RODRIGO FONSECA

Depois de Almodóvar ter encantado Cannes com um curta-metragem (o faroeste “Extraña Forma de Vida”), outro mestre ibérico chega a Cannes com uma experiência narrativa em pílula: o português Pedro Costa, ganhador do Leopardo de Ouro de Locarno com “Vitalina Varela” (2019). Lá se vão 17 anos desde que ele concorreu à Palma de Ouro com “Juventude Em Marcha” (2006), filmado com habitantes do bairro das Fontainhas, entre as cidades de Lisboa e Amadora. Seu regresso se dá com o curta “As Filhas do Fogo”, parte de um projeto multimídia do qual ele já extraiu uma exposição no Centre Pompidou, em Paris. O que a Croisette vê hoje é um ensaio sobre três irmãs que se separam sob o efeito de uma catástrofe, simbólica dos males da Europa atual. Clotilde (Alice Costa), Adelaide (Elizabeth Pinard) e Irondina (Karina Gomes) alimentam seus laços de fratenidade à força do canto. Trata-se de uma experiência cinematográfica que repensa o Tempo a partir da errância feminina.

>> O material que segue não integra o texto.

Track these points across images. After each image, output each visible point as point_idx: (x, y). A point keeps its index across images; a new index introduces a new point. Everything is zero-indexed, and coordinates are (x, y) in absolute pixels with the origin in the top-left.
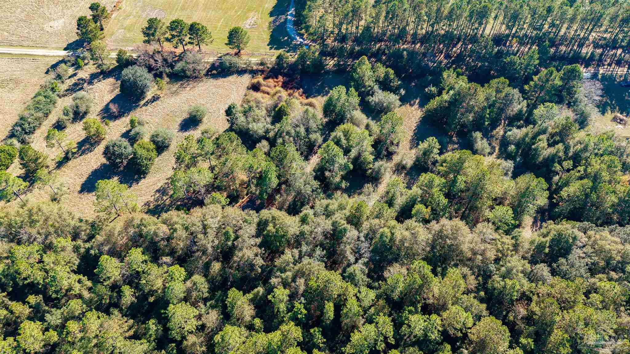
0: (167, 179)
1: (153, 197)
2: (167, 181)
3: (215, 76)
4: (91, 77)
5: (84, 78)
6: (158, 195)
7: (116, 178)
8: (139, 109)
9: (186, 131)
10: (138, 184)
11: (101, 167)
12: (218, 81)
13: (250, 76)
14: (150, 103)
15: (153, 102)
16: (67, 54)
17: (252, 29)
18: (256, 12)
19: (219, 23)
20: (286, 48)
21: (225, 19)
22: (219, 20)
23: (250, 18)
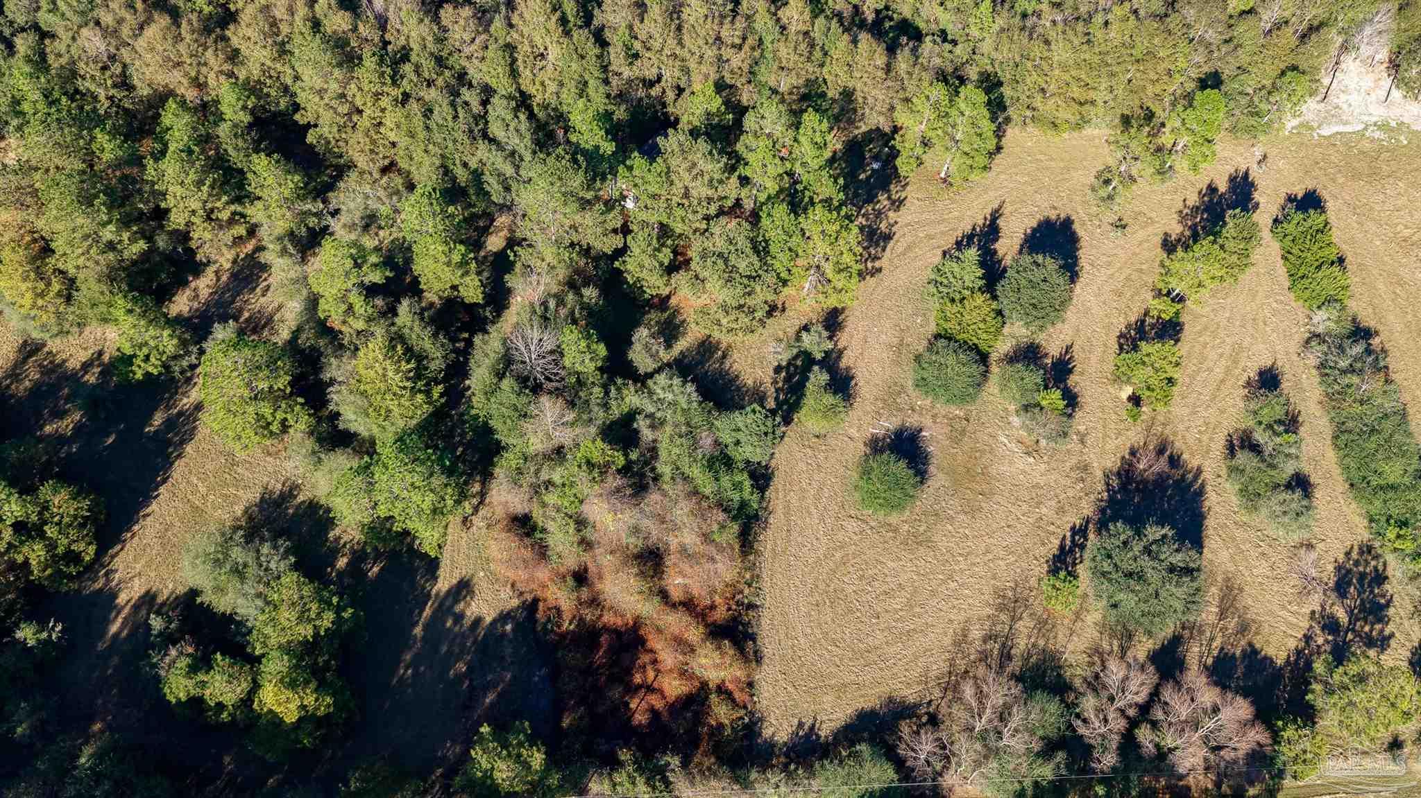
1: (891, 221)
6: (882, 226)
9: (899, 433)
13: (767, 732)
14: (1068, 543)
15: (1062, 547)
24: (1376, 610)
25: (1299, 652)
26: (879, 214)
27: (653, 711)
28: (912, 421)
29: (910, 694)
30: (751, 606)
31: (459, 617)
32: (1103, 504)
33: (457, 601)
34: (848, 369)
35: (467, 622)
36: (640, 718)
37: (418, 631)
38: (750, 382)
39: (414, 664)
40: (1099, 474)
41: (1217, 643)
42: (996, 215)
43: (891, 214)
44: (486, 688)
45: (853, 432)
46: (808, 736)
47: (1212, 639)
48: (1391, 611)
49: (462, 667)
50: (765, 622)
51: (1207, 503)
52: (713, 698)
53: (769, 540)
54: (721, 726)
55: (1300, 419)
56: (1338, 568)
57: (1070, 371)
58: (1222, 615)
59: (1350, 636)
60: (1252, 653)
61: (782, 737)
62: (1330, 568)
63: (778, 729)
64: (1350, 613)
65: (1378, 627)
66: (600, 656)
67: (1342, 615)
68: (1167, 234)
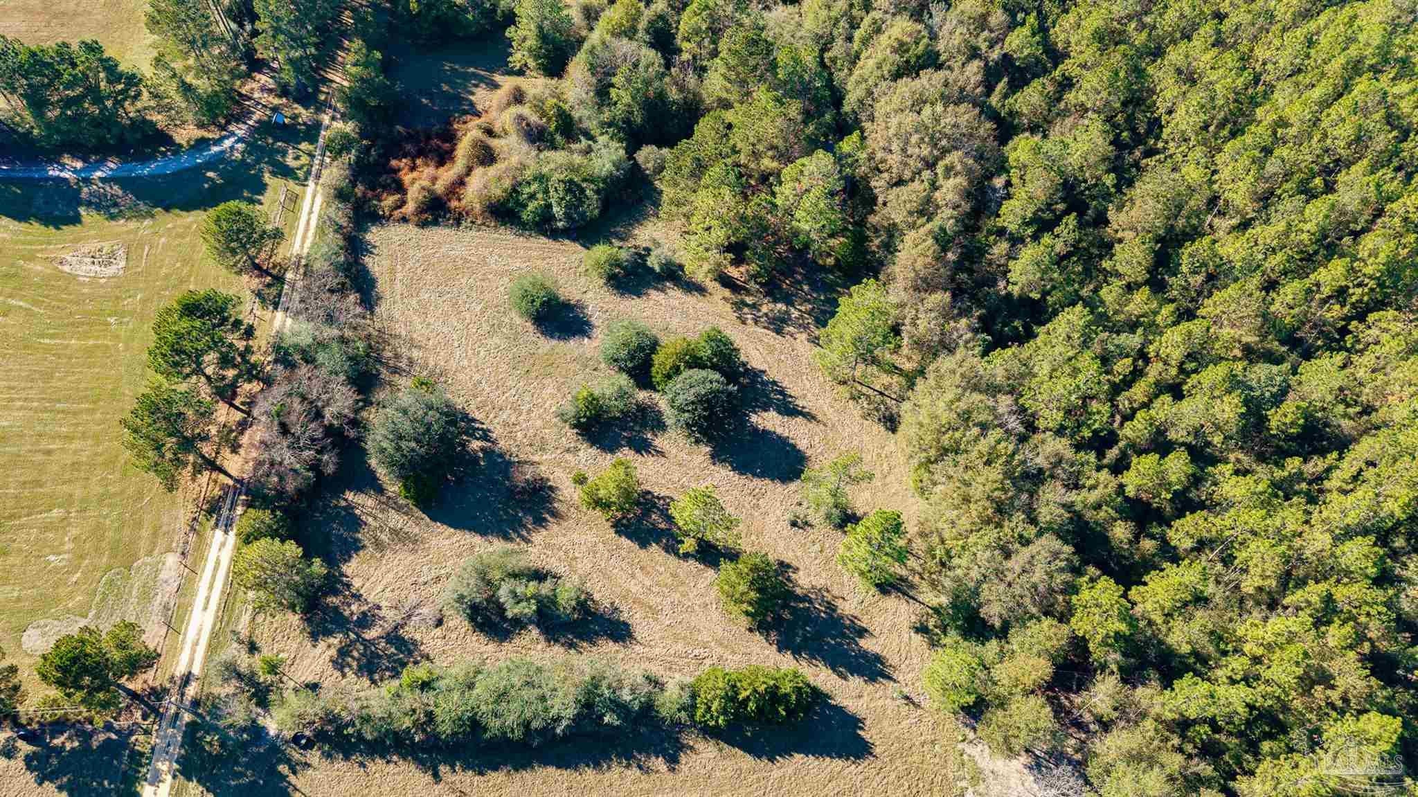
1: (798, 336)
2: (749, 321)
4: (328, 633)
5: (333, 652)
6: (791, 329)
7: (754, 418)
8: (503, 444)
9: (588, 323)
10: (764, 372)
11: (724, 461)
12: (387, 295)
13: (374, 229)
14: (477, 425)
15: (474, 420)
16: (169, 778)
17: (133, 256)
18: (31, 258)
19: (67, 347)
20: (261, 170)
21: (42, 336)
22: (48, 349)
23: (66, 268)
24: (371, 667)
25: (348, 586)
26: (806, 327)
27: (399, 170)
28: (596, 332)
29: (381, 310)
30: (459, 224)
31: (476, 86)
32: (507, 457)
33: (487, 84)
34: (647, 294)
35: (474, 89)
36: (394, 163)
37: (472, 70)
38: (636, 232)
39: (452, 69)
40: (536, 458)
41: (370, 519)
42: (810, 417)
43: (804, 336)
44: (431, 100)
45: (590, 294)
46: (367, 250)
47: (375, 518)
48: (366, 682)
49: (445, 88)
50: (447, 231)
51: (496, 541)
52: (397, 196)
53: (507, 237)
54: (380, 201)
55: (572, 651)
56: (414, 643)
57: (638, 451)
58: (395, 532)
59: (352, 636)
60: (357, 547)
61: (369, 237)
62: (418, 637)
63: (374, 235)
64: (371, 642)
65: (355, 664)
66: (435, 142)
67: (371, 634)
68: (796, 570)
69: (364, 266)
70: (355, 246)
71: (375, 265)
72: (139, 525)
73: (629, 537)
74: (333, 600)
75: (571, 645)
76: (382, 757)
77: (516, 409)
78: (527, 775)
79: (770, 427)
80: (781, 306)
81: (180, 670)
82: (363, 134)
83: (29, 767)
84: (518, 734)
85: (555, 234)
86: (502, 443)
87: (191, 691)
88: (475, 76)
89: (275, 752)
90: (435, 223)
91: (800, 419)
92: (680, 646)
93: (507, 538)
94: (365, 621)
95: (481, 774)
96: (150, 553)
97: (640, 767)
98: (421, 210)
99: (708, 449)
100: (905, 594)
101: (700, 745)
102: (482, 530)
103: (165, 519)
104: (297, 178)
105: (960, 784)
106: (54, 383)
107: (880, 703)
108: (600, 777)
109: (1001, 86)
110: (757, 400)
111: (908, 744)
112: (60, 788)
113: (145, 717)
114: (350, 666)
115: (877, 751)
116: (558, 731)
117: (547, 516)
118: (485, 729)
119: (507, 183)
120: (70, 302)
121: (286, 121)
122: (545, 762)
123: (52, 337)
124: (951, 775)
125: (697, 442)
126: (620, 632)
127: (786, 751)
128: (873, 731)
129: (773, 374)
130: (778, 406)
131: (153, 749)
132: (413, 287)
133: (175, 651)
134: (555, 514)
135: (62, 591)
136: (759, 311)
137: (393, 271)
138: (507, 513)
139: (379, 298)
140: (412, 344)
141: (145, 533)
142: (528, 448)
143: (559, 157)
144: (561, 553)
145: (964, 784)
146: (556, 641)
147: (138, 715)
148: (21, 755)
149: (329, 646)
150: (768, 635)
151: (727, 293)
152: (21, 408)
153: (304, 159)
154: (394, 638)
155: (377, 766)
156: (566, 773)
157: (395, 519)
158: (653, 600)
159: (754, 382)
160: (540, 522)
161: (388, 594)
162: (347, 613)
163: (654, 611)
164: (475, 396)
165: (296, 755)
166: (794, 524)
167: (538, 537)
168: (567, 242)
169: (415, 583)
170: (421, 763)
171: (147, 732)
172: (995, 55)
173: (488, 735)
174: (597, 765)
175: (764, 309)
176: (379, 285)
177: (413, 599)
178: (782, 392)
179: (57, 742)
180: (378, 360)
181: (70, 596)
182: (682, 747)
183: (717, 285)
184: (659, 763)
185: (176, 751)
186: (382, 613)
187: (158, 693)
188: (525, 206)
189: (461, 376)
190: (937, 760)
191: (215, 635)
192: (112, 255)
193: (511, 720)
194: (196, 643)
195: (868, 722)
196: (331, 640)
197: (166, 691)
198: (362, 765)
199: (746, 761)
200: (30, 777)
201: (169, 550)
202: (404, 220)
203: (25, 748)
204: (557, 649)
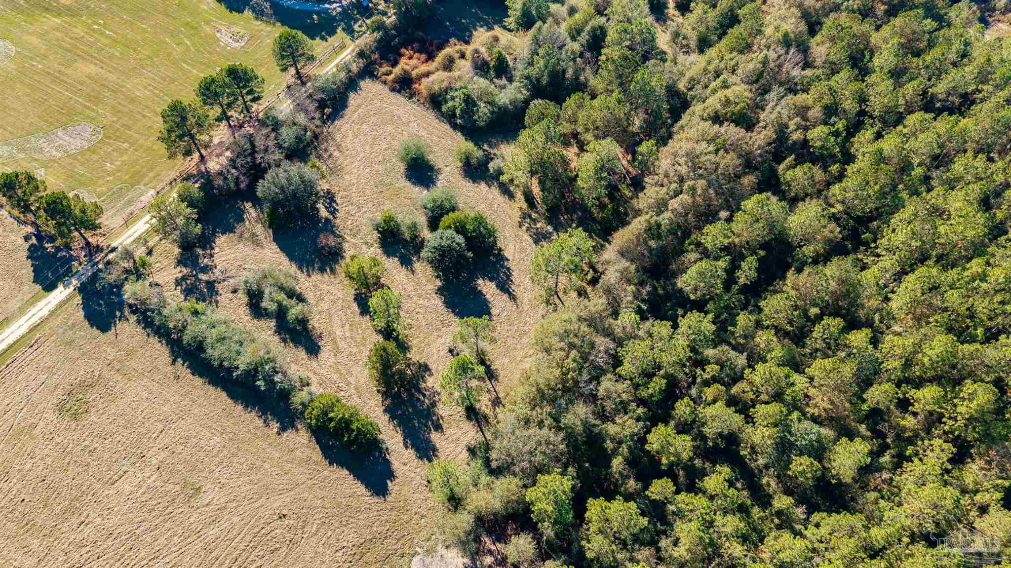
0: (520, 226)
2: (524, 228)
3: (334, 116)
4: (186, 266)
5: (180, 275)
7: (480, 282)
9: (434, 183)
10: (508, 260)
11: (441, 294)
12: (346, 117)
13: (368, 80)
14: (334, 205)
15: (335, 201)
16: (72, 288)
17: (250, 42)
18: (208, 22)
19: (190, 72)
20: (339, 25)
21: (185, 62)
22: (181, 69)
23: (218, 35)
24: (190, 292)
25: (212, 248)
27: (403, 55)
28: (433, 189)
29: (338, 123)
30: (410, 98)
31: (481, 26)
32: (335, 229)
33: (487, 28)
34: (479, 184)
35: (478, 27)
36: (403, 50)
37: (486, 17)
38: (502, 146)
39: (475, 12)
40: (348, 238)
41: (248, 222)
42: (513, 297)
45: (448, 169)
46: (356, 90)
47: (250, 223)
48: (182, 297)
50: (402, 99)
51: (294, 266)
52: (390, 68)
53: (430, 117)
54: (381, 66)
55: (283, 344)
56: (217, 293)
57: (402, 264)
58: (254, 235)
59: (194, 273)
60: (232, 230)
61: (362, 83)
62: (221, 291)
63: (367, 85)
64: (199, 280)
65: (184, 287)
67: (203, 277)
68: (431, 375)
69: (347, 97)
70: (351, 84)
71: (354, 99)
72: (151, 170)
73: (359, 306)
74: (200, 251)
75: (284, 341)
76: (159, 337)
77: (359, 208)
78: (211, 388)
79: (484, 291)
80: (550, 228)
81: (114, 244)
82: (395, 27)
83: (29, 250)
84: (216, 364)
85: (455, 126)
86: (338, 221)
87: (111, 256)
88: (485, 21)
89: (121, 305)
90: (399, 92)
91: (505, 297)
92: (335, 376)
93: (300, 268)
94: (205, 269)
95: (193, 374)
96: (145, 185)
97: (265, 421)
98: (395, 81)
99: (440, 284)
100: (479, 426)
101: (303, 431)
102: (291, 257)
103: (164, 172)
104: (353, 37)
105: (417, 549)
106: (173, 87)
107: (413, 475)
108: (242, 413)
109: (790, 159)
110: (490, 273)
111: (409, 508)
112: (32, 265)
113: (85, 256)
114: (182, 286)
115: (389, 498)
116: (234, 374)
117: (328, 270)
118: (204, 351)
119: (444, 85)
120: (208, 51)
121: (370, 5)
122: (224, 389)
123: (188, 64)
124: (416, 541)
125: (437, 277)
126: (313, 349)
127: (342, 464)
128: (396, 488)
129: (511, 265)
130: (500, 282)
131: (77, 272)
132: (362, 121)
133: (120, 234)
134: (333, 271)
135: (100, 182)
136: (535, 224)
137: (359, 106)
138: (311, 256)
139: (342, 117)
140: (338, 147)
141: (151, 175)
142: (348, 231)
143: (483, 83)
144: (318, 293)
145: (419, 550)
146: (280, 334)
147: (83, 254)
148: (31, 242)
149: (181, 272)
150: (386, 399)
151: (525, 206)
152: (150, 91)
153: (364, 29)
154: (211, 285)
155: (154, 340)
156: (229, 401)
157: (259, 229)
158: (342, 345)
159: (498, 262)
160: (322, 270)
161: (224, 263)
162: (200, 261)
163: (337, 351)
164: (345, 190)
165: (127, 311)
166: (451, 351)
167: (316, 277)
168: (459, 134)
169: (240, 266)
170: (172, 352)
171: (80, 264)
172: (796, 136)
173: (203, 355)
174: (246, 407)
175: (538, 226)
176: (347, 110)
177: (233, 273)
178: (508, 277)
179: (46, 245)
180: (315, 148)
181: (101, 186)
182: (293, 426)
183: (522, 198)
184: (275, 426)
185: (84, 278)
186: (215, 271)
187: (99, 249)
188: (446, 102)
189: (347, 177)
190: (416, 527)
191: (139, 238)
192: (242, 37)
193: (216, 354)
194: (129, 237)
195: (397, 481)
196: (184, 269)
197: (102, 250)
198: (148, 335)
199: (316, 454)
200: (26, 253)
201: (154, 188)
202: (385, 83)
203: (34, 240)
204: (276, 338)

Cena do curta “As Filhas do Fogo”

Foi assim também com “Vitalina Varela”, sobre uma cabo-verdiana de passagem pela capital portuguesa em busca de seus mortos, após a perda de seu marido. O longa foi lançado no Brasil pela MUBI. “Estudando aquelas pessoas de Cabo Verde, que tanto me deram e tanto me dão, há tantos anos, tive a percepção de que existem mulheres sentinelas, à olhar para o mar, à espera, sem resposta”, disse Costa ao Laboratório Pop. Considerado um dos mais requintados estetas do nosso tempo no audiovisual, Costa ganhou notoriedade por longas-metragens como “Cavalo Dinheiro” (Melhor Direção em Locarno em 2014) e “No Quarto de Vanda”, laureado no festival Cinéma du Réel em 2001. Este era um dos filmes favoritos de Eduardo Coutinho (1933-2014), aclamado documentarista responsável por cults como “Edifício Master” (2002) e “Santo Forte” (1999). Em sua experiência de trabalho com Costa nos sets, Dona Vitalina dizia: “Se houver amor, as coisas vão dar certo!”. Ela cedeu muito de suas vivências à caracterização de sua personagem a caminho das Fontainhas, bairro onde o cineasta ambienta suas aclamadas tramas, oferecendo ao espectador uma missa estética de reflexão sobre a resiliência dos imigrantes d’África no Velho Mundo. “A urgência é má conselheira. Filmo como uma equipe muito reduzida, com quatro pessoas por trás das câmeras, para que meu elenco de não atores tenhas as melhores condições de criar. Não se deve ser urgente, no cinema, nem no documentário, formato que aspira a ter um contato mais terra a terra com a realidade”, disse o diretor em sua passagem pelo Rio, há três anos. Até o momento, já foram exibidos 12 dos 21 concorrentes à Palma de Ouro e o melhor acolhido foi “Fallen Leaves”, uma comédia romântica chapliniana do finlandês Aki Kaurismäki.